Figure 6. SSRBCs but not NLRBCs combined with prooxidants ZnPP and ZnPP-D induce a tumoricidal response in 4T1 bearing mice.

The fraction of mice with tumors <5× the pretreatment volumes versus time is shown (n = 10 for each treatment group). All three groups treated with SSRBCs combined with ZnPP or ZnPP-D show significant tumor growth delay compared to PBS controls. In the adjacent Table, a control experiment shows that tumor bearing animals receiving SSRBCs 1× or 3× alone, NLRBC 1× or 3× alone, NLRBCs 1× or 3× with ZnPP or ZnPP-D, ZnPP alone or Doxil + ZnPP exhibited no significant tumor growth delay versus the PBS control. * indicates that mice receiving SSRBC1× alone displayed significantly accelerated tumor growth compared to the PBS control.

Figure 7. Tumoricidal effect of the combination of hemin, H₂O₂ and ZnPP in a clonogenic tumor survival model.

Three agent regimens consisting of pre-treating 4T1 cells with i) hemin alone or combined with ZnPP for 2 hrs followed by the combination of ZnPP and H₂O₂ for 2 hrs or, ii) ZnPP for 2 hours followed by the combination of hemin and H₂O₂ for 2 hours induced significant tumor cell death compared to each agent individually (**p<0.0002) and any two of these agents used simultaneously (†p<0.0001).
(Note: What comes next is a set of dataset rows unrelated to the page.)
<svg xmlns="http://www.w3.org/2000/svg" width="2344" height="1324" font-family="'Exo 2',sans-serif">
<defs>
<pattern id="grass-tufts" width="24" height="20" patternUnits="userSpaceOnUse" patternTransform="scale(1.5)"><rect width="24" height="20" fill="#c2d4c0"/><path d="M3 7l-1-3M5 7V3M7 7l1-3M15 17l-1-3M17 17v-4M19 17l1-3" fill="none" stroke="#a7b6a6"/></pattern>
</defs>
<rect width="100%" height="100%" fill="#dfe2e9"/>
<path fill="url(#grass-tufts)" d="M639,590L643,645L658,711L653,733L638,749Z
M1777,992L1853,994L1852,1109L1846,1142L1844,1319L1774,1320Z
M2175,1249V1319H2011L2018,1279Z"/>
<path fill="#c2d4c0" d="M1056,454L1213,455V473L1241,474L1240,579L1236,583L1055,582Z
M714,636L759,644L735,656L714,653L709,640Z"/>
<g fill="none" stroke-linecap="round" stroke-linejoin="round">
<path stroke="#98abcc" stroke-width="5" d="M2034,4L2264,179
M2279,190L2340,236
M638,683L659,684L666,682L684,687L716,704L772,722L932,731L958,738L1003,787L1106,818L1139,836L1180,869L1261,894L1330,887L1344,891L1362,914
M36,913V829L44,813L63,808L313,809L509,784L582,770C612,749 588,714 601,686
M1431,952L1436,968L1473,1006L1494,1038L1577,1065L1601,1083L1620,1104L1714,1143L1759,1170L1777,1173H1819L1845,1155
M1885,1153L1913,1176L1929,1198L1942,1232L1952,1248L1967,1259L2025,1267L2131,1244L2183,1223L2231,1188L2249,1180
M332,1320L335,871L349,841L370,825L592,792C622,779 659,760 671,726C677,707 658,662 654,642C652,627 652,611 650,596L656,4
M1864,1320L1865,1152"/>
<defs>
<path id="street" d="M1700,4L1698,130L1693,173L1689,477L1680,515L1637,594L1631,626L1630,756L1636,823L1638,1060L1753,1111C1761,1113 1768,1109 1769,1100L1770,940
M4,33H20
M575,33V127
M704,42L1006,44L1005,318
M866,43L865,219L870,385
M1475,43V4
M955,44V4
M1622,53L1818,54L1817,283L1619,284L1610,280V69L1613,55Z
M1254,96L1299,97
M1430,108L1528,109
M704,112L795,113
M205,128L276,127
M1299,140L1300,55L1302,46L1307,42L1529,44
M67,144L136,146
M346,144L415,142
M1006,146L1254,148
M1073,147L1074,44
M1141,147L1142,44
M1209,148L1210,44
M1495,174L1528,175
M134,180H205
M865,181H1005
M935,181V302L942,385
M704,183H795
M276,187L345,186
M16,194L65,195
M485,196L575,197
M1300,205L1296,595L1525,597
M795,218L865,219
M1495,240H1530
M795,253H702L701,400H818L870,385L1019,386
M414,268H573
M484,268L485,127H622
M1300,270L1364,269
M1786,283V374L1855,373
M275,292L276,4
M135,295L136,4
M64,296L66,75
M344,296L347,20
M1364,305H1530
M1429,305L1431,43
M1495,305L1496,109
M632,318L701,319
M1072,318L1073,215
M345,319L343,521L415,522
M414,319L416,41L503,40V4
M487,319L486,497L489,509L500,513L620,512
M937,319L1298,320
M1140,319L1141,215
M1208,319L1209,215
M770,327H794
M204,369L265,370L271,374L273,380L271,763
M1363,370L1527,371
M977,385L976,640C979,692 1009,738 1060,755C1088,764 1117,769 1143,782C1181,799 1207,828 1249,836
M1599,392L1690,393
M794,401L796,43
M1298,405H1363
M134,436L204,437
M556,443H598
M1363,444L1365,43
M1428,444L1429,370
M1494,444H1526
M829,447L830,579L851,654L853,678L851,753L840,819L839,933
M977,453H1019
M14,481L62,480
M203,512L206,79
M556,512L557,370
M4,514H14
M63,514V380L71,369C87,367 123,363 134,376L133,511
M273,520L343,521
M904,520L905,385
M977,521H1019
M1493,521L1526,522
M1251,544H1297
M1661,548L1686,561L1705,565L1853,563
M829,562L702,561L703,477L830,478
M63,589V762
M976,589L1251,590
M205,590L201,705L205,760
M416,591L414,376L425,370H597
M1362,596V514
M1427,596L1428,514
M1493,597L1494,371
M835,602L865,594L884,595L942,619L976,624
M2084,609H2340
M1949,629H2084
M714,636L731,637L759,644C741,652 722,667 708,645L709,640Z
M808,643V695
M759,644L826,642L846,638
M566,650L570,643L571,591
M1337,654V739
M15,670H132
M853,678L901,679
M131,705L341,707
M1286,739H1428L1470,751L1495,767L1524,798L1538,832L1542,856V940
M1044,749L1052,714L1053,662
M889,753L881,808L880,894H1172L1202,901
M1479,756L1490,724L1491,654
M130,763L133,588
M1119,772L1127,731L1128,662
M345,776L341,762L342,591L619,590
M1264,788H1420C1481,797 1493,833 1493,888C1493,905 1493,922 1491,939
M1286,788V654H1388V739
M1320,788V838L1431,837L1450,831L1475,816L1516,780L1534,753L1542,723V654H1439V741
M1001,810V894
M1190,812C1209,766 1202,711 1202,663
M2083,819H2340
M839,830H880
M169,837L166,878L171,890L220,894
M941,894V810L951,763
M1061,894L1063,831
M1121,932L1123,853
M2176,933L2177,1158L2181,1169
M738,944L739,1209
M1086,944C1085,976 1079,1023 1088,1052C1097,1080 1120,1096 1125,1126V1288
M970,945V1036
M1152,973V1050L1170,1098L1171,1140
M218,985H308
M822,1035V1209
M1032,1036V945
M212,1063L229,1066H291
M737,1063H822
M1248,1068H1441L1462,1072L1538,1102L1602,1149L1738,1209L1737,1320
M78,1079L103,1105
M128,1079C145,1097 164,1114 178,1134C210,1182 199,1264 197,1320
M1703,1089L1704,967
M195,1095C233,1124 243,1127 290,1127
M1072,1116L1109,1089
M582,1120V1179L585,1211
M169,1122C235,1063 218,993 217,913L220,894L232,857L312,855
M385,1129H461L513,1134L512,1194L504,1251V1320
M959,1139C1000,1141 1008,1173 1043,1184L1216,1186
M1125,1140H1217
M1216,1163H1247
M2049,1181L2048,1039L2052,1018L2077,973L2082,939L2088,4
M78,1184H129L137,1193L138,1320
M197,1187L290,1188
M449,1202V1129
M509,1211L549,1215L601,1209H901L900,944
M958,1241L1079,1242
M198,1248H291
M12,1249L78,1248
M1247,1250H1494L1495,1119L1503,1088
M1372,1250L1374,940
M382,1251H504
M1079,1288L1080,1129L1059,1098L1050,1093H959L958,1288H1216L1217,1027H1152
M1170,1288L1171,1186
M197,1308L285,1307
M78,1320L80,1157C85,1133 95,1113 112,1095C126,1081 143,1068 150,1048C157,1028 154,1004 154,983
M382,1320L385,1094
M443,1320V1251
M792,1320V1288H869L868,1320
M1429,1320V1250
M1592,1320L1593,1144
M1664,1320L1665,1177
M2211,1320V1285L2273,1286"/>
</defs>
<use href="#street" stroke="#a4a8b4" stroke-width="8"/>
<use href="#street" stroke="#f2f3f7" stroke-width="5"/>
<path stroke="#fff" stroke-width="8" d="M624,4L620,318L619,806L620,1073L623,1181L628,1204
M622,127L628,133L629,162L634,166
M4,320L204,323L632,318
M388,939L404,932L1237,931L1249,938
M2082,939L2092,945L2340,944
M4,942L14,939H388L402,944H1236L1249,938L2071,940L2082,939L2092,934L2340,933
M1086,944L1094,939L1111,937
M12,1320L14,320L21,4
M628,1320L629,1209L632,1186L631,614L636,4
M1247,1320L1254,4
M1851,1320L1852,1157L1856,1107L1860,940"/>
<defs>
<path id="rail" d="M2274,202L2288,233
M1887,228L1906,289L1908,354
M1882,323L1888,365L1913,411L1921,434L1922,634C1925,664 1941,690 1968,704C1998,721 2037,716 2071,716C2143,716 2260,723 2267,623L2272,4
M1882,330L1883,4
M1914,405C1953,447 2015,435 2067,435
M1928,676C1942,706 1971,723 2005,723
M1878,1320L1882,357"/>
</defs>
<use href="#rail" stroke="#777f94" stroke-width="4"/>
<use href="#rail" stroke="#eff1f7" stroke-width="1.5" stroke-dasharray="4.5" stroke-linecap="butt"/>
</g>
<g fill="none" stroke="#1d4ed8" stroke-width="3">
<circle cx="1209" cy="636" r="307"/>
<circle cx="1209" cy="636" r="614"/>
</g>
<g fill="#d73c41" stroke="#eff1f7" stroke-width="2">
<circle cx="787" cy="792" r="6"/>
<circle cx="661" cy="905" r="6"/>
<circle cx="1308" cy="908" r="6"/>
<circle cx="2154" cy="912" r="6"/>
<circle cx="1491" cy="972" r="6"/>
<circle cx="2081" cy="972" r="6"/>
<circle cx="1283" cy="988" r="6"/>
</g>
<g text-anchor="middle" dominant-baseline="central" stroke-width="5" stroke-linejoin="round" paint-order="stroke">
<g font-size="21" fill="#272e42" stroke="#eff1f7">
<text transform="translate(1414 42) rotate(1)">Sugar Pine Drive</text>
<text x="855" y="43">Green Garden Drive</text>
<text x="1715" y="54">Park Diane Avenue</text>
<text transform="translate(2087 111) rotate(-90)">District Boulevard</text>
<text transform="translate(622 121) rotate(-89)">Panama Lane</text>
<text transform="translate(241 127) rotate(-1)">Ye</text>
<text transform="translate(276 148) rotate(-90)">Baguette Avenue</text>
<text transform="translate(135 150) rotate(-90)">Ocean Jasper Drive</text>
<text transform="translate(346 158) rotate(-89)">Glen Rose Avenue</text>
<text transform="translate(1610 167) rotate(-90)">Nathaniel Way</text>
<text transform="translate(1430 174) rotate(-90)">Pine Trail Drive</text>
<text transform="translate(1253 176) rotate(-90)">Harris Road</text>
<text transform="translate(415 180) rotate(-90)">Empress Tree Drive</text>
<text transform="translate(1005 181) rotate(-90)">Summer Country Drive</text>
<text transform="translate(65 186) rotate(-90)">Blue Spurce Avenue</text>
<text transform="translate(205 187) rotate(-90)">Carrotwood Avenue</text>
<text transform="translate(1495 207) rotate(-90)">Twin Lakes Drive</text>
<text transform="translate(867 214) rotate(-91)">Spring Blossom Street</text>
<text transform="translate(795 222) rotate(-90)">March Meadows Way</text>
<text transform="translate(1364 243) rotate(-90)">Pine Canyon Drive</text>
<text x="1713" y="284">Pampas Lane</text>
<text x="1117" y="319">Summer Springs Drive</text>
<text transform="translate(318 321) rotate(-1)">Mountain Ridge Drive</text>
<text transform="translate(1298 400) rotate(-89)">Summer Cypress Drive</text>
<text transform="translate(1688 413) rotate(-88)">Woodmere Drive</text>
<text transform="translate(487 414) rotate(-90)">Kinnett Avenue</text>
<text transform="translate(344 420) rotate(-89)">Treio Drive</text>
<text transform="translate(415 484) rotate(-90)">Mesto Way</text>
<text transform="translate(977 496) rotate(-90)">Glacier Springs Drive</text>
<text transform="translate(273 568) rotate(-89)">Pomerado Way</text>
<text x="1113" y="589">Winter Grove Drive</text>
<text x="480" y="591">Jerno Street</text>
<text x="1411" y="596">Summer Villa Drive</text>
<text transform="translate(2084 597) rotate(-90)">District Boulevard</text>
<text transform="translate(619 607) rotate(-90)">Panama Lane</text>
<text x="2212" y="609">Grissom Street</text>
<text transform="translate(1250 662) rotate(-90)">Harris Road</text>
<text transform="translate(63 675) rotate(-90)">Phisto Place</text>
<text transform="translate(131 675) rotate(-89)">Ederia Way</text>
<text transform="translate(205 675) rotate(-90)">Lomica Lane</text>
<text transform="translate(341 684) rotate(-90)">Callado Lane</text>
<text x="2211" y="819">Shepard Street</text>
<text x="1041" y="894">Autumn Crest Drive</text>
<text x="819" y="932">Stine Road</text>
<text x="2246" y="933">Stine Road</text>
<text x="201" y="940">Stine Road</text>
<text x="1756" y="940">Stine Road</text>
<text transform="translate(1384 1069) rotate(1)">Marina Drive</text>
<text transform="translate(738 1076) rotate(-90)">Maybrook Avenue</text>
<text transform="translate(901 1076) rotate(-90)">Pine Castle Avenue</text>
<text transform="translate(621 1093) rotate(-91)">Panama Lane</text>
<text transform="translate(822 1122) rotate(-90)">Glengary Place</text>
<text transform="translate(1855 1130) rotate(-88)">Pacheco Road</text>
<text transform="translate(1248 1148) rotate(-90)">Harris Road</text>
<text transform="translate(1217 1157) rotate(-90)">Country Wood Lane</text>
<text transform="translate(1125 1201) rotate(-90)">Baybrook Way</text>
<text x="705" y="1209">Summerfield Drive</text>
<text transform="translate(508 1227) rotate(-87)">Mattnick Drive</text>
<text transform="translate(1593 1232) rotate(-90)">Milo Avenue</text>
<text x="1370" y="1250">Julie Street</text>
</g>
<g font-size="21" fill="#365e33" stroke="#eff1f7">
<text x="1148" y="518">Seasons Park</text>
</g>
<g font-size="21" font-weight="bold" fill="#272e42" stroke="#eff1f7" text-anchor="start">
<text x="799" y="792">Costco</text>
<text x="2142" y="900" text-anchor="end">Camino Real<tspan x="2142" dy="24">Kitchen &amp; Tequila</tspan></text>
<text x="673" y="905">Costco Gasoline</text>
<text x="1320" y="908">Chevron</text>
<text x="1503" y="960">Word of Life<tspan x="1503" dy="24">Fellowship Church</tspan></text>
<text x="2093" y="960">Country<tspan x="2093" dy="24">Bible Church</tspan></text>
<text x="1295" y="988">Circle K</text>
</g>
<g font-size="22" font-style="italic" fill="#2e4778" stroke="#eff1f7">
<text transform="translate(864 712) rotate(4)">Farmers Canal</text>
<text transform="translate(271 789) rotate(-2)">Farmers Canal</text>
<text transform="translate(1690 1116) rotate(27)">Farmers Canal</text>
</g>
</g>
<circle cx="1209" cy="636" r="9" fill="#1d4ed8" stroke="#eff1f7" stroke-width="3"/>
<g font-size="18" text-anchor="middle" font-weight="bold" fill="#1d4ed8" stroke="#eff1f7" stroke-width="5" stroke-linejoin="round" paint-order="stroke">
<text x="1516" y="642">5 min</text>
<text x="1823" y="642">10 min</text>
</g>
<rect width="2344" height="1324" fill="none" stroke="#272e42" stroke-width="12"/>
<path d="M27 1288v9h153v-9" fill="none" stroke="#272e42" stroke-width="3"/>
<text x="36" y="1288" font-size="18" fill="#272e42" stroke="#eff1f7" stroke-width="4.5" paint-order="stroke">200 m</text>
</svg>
Clonogenic survival is shown as a mean of three independent experiments with standard error (SE) indicated. See Table S2 for protocol used in these studies.

Figure 8. Schematic depiction of proposed pathophysiology of tumor killing induced by SSRBCs and the HO-1 inhibitor ZnPP.
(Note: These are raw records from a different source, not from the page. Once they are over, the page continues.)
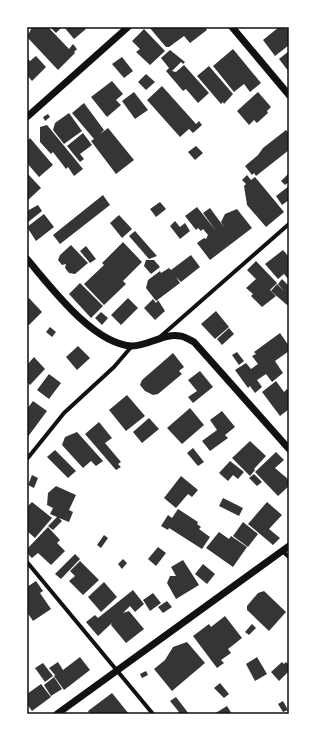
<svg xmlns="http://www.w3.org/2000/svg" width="316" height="741" font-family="Ubuntu,sans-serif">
  <rect width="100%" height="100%" fill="#fff"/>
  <!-- building -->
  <g fill="#353535">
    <polygon points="32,27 48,27 69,49 73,44 77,49 74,52 75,53 58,70 27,37"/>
    <polygon points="50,27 62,27 56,33"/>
    <polygon points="64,27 84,27 86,29 74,39"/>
    <polygon points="149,27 205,27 207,30 190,43 184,36 169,47 166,47"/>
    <polygon points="279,27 289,29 289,45 275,56 263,40"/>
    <polygon points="144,29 165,51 150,65 136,52 140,49 132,41"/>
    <polygon points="233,49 261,83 250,92 244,84 234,92 213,66"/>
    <polygon points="170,50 185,62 183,64 181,62 172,71 176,72 184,65 209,93 198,103 186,89 183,91 166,71 169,68 161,58"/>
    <polygon points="289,51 289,72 279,59"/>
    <polygon points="36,56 46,67 32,81 27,75 27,58 30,61"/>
    <polygon points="122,57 133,71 124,78 112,64"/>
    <polygon points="209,66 233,94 224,104 223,102 221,104 197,76"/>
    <polygon points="146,74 155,82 146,90 138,82"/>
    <polygon points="112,81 123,94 116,100 121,105 107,117 91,97"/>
    <polygon points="162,86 196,124 199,121 202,125 193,133 189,129 180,137 147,100"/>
    <polygon points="134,92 148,110 135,119 122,101"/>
    <polygon points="258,92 271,107 267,111 268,113 257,123 254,120 249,125 237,111"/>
    <polygon points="84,103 104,130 100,134 108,128 134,160 116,174 91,141 94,139 72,113"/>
    <polygon points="69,113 82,131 64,144 53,130 55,123"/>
    <polygon points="48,114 50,117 45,121 43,117"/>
    <polygon points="47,125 83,169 74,176 68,167 66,169 53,152 51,154 40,142 40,127"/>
    <polygon points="286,130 289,133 289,150 256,176 254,173 252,175 245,166 258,155 263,148"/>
    <polygon points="83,133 92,145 80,154 84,159 80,162 67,146"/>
    <polygon points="30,138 53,165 39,177 27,163 27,141"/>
    <polygon points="196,146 203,153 195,160 188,152"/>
    <polygon points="27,173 41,188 27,201"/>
    <polygon points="289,173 289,182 285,185 281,181"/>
    <polygon points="247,175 251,180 255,177 284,212 266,227 247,205 244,186 246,184 242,180"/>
    <polygon points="289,186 289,200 282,205 276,196"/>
    <polygon points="103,195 110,205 60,244 53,235"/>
    <polygon points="160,202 166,209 156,217 150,209"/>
    <polygon points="38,205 42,211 27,223 27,211"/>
    <polygon points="197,207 216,231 203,213 210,208 224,227 221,222 225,214 237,209 252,228 210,260 197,243 204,238 206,239 208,235 203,229 201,231 198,228 196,230 185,216"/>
    <polygon points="44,214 54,227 36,241 27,227"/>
    <polygon points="119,215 132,229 122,238 110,223"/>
    <polygon points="175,221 180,227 185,223 190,231 180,239 170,226"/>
    <polygon points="135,231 157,256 149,259 129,236"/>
    <polygon points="123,242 142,262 123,281 126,284 104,305 84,284 104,265 102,263"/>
    <polygon points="71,245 88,263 75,274 69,273 65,268 66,264 62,265 58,260 60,255"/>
    <polygon points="86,246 96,259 90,263 80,251"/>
    <polygon points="283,250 289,257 289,280 284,274 278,279 265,264"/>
    <polygon points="191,255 200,267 181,282 176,277 180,283 156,301 146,288 148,280 160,271 161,273 169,268 171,270"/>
    <polygon points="146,260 154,260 160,267 151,274 144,266"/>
    <polygon points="256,261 277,283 270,290 276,296 262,307 251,296 253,294 246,288 256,279 247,270"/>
    <polygon points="282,279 289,286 289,303 287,305 271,291 277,284 284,291 278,284"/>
    <polygon points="80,283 103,306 91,318 69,294"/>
    <polygon points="29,298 42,312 29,325 27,323 27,300"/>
    <polygon points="128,298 138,308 121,325 111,315"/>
    <polygon points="153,299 156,303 158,300 165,311 155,320 144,308"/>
    <polygon points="216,311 229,327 215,339 201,324"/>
    <polygon points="101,312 108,318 102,325 95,318"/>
    <polygon points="50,327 56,332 52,337 46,332"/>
    <polygon points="229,328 234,334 222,345 217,339"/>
    <polygon points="280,333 289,346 289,351 275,361 283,373 272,382 266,374 257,380 262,387 255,393 250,386 248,388 235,370 246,363 251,369 258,364 252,356 256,354 254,352"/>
    <polygon points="78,346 90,358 77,370 66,357"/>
    <polygon points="237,352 244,361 239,365 232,355"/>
    <polygon points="173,353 184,367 179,371 182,374 158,394 153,395 145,391 140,385 142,380"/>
    <polygon points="34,357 45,369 30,385 27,382 27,375 29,373 27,371 27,365"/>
    <polygon points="200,371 213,387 193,403 188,397 197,391 188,380"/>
    <polygon points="49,374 61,383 49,399 37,390"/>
    <polygon points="276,381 284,392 287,389 289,391 289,409 280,416 262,392"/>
    <polygon points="127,395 145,416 126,431 109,410"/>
    <polygon points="33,401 47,411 27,438 27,409"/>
    <polygon points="190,408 204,425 182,444 167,428"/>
    <polygon points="222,411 235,427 225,435 228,438 210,451 202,441 217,430 210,420"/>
    <polygon points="149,418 159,429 142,443 133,432"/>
    <polygon points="99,422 112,438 105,443 121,462 118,464 121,467 116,470 85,434"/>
    <polygon points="77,432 103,461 96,466 91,461 83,468 62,445 65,437"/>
    <polygon points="250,441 266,456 254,469 255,470 250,476 232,458"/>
    <polygon points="193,448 204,462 198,466 187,453"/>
    <polygon points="55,450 76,471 68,478 47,457"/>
    <polygon points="276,452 284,460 275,468 289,480 289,486 278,496 255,472"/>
    <polygon points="230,461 244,472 238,479 233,475 228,481 219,473"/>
    <polygon points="254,474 262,482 257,486 249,478"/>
    <polygon points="32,475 38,478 34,488 28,485"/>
    <polygon points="181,476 198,490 192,497 188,494 176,508 164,498"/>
    <polygon points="56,486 76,495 69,510 73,512 69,522 59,518 62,521 53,530 48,526 57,517 50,514 53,508 47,505 48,493"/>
    <polygon points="223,498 243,508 239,516 219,506"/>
    <polygon points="32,502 52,518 35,538 27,531 27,507"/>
    <polygon points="267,502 282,515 269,529 280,538 273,545 248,524"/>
    <polygon points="178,509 198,522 197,524 201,527 199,529 210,537 202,549 169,528 168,530 161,526 168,515 172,518"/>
    <polygon points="243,522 258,534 248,547 233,536"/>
    <polygon points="48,527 60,540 57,543 65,551 51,565 38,553 32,558 27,553 27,549"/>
    <polygon points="219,532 229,539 231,536 247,547 233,567 206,548"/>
    <polygon points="104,535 108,538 101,548 97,545"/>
    <polygon points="158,547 166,553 156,566 148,559"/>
    <polygon points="75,554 80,559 61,579 55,574"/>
    <polygon points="123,559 127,563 122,569 118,564"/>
    <polygon points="183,560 199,585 176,599 167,583 170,576 176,576 171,567"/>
    <polygon points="80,561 99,580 83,595 69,581 75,576 70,571"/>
    <polygon points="203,564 215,574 207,584 195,574"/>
    <polygon points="36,581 43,591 40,593 51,609 33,621 27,612 27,587"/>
    <polygon points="104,582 117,597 101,612 88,597"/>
    <polygon points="133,590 144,604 135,612 130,606 123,613 129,611 144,629 126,643 111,625 116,615 112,623 98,636 86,622 95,615 98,618"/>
    <polygon points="264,591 286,612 269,631 247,610 247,606 258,593"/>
    <polygon points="153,593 161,603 150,611 143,600"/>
    <polygon points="167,601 172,607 163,613 158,607"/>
    <polygon points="225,616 242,638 228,649 231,653 221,660 224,663 217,668 193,636 209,624 211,627"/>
    <polygon points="252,624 256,628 249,635 245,632"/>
    <polygon points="187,642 205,663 172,691 154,669 165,660 173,647"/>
    <polygon points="80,657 90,670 64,690 54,676 58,673 55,675 49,668 58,662 63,670"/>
    <polygon points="257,657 267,674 255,681 246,664"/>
    <polygon points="282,662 284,664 286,662 289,665 289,671 279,681 271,672"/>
    <polygon points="43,663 53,676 45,682 35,668"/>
    <polygon points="146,671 148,675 142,678 140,674"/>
    <polygon points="54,677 62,689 51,696 44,685"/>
    <polygon points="220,683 229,694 224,698 214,688"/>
    <polygon points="41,684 51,697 32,711 27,704 27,694"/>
    <polygon points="112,693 129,714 90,714 88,711"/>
    <polygon points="176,697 189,714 176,714 179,712 170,701"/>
    <polygon points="283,701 288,710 283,712 278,704"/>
    <polygon points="227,706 232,714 214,714"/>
  </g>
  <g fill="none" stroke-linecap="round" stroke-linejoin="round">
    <!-- minor -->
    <g stroke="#111" stroke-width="4">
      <polyline points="160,337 289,224"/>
      <polyline points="27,459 64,413 114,367 132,346"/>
      <polyline points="282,551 289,557"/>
      <polyline points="27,562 153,714"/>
    </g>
    <!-- tertiary -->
    <g stroke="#111" stroke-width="7">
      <polyline points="232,27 289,95"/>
      <polyline points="27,117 128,27"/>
      <path d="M27 259C51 287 93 344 132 346 148 346 164 333 180 336 184 336 190 340 194 342L289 449"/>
      <polyline points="57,714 289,546"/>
    </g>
  </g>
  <!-- border -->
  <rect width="316" height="741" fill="none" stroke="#ffffff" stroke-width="56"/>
  <rect x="28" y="28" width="260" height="685" fill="none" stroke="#111" stroke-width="1.5"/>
</svg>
The hypoxic and acidic tumor milieu activates HIF1α, which, in turn, stimulates VEGF and HO-1 expression and the production of TNFα. TNFα upregulates several adhesion molecules on tumor endothelium, including several endothelial cognate adhesion ligands for the major adhesion receptors expressed on SSRBCs. Deformable non-sickled SS RBCs adhere to the activated endothelium of the tumor vasculature, along with leukocytes to form microaggregates leading to tumor vascular obstruction/occlusion. Entrapped SSRBCs release SS hemoglobin which is converted rapidly to methemoglobin and cleaved to liberate free heme. Hydrophobic and lipophilic heme and/or heme-nitrosyl complexes permeate tumor and endothelial cell membranes where they catalytically oxidize lipids, proteins and DNA causing cell death. In the presence of ZnPP, a competitive inhibitor of HO-1, intracellular heme and oxidative products such as reactive oxygen and nitrogen species (ROS and RNS) are free to exert their potent oxidative function leading to tumor and endothelial cell death.